Em Portugal, de acordo com o Código Penal, apenas os crimes de homicídio e ofensa à integridade física prevêem um agravamento da pena por motivação de “ódio racial” ou “gerado pela cor, origem étnica ou nacional.
Em 2021, o debate público sobre a falta de legislação nestas questões foi levantado pela ex-deputada (não-inscrita) Joacine Katar Moreira, com a entrega na Assembleia da República de um projeto de resolução e um de lei para a aplicação de uma agravante por injúria racial para todos os crimes semipúblicos, assim como a inclusão do crime de injúria racial no ordenamento jurídico português, respetivamente.
Na altura, a deputada defendia a necessidade dessa revisão do Código Penal para “uma mais ampla e vigorosa abordagem criminal que, efetivamente, proteja as vítimas destas formas arbitrárias de discriminação e assegure o cumprimento dos fins do Direito Penal, concretamente de prevenção geral e de prevenção especial”.

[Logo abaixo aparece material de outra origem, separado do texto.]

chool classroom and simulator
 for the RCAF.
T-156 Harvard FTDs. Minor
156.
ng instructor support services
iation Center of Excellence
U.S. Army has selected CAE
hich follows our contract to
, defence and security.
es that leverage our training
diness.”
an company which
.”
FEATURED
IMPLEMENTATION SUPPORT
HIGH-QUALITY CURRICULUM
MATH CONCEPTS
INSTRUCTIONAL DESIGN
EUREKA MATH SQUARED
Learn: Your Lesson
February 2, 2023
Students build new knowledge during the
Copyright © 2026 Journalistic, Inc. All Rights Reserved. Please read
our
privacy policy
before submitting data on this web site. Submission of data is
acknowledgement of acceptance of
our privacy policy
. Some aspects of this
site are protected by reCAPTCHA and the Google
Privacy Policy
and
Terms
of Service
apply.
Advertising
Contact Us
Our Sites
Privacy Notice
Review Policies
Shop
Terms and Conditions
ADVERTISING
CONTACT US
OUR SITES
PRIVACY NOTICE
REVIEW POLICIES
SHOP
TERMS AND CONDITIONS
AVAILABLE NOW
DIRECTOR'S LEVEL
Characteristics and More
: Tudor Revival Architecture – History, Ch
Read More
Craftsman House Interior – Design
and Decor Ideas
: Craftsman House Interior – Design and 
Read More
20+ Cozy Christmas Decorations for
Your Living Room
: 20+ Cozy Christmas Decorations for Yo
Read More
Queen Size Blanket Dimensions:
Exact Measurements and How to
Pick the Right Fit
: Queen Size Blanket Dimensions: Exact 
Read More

No texto da proposta de lei, podemos ler que “os poucos casos publicamente conhecidos de acusação penal por discriminação racial ou terminaram em absolvição dada a falta de prova de ‘intenção de incitar à discriminação’, ou levaram à aplicação de uma pena meramente simbólica”.
Ao contrário do que acontece no Brasil, onde, desde 2018, o Código Penal, através do artigo 140.º, reconhece a imprescritibilidade de um crime de injúria racial, em Portugal, uma pessoa que de forma pública ou privada profira palavras de ódio racial pode ficar impune ou não ter qualquer agravamento de uma eventual pena, caso a esse primeiro crime não esteja indexado um homicídio ou agressão física.
Sociedade que nega a experiência quotidiana de racismo
Joacine Katar Moreira
“Esta lacuna legislativa insere-se, sistematicamente, numa sociedade que nega a experiência quotidiana de racismo e teima, frequentemente, em qualificar esta forma de violência, inerente à ordem social e cultural, como uma manifestação de uma «opinião», de uma atitude interna sem sequelas na vida das suas vítimas. Mas a realidade nacional revela, precisamente, uma proliferação preocupante do discurso de ódio e da discriminação”, lemos ainda no Projeto de Lei n.º 922/xiv/2.ª, de Katar Moreira, que pretende reforçar o combate à discriminação e aos crimes de ódio.
E se os diferentes levantamentos sociais, por parte dos movimentos negros em Portugal, não são suficientes para que a opinião pública questione e empurre o poder legislativo para criar mecanismos de defesa contra um sistema português estruturalmente racista, em 2020, o estudo European Social Survey4 identificou que 52,9% da população considera que há raças ou grupo étnicos que nasceram menos inteligentes e/ou menos trabalhadores que outros. A média europeia é de 29,2%.
No mesmo documento, aponta-se que 54,1% dos portugueses mantém a crença de que há culturas melhores que outras e que cerca de 62% manifestam alguma forma de racismo.
A destacar também que, Rosa Monteiro, ex-Secretária de Estado para a Cidadania e a Igualdade, afirmou no ano passado que as queixas por discriminação racial apresentadas na Comissão para a Igualdade e Contra a Discriminação Racial (CICDR) aumentaram 50% em 2020, em comparação com o ano de 2019. Em 2020, foram apresentadas na CICDR um total de 655 queixas por práticas discriminatórias “em razão da origem racial e étnica, cor, nacionalidade, ascendência e território de origem”. De salientar que o número não é representativo da realidade, considerando as baixas taxas de denúncia.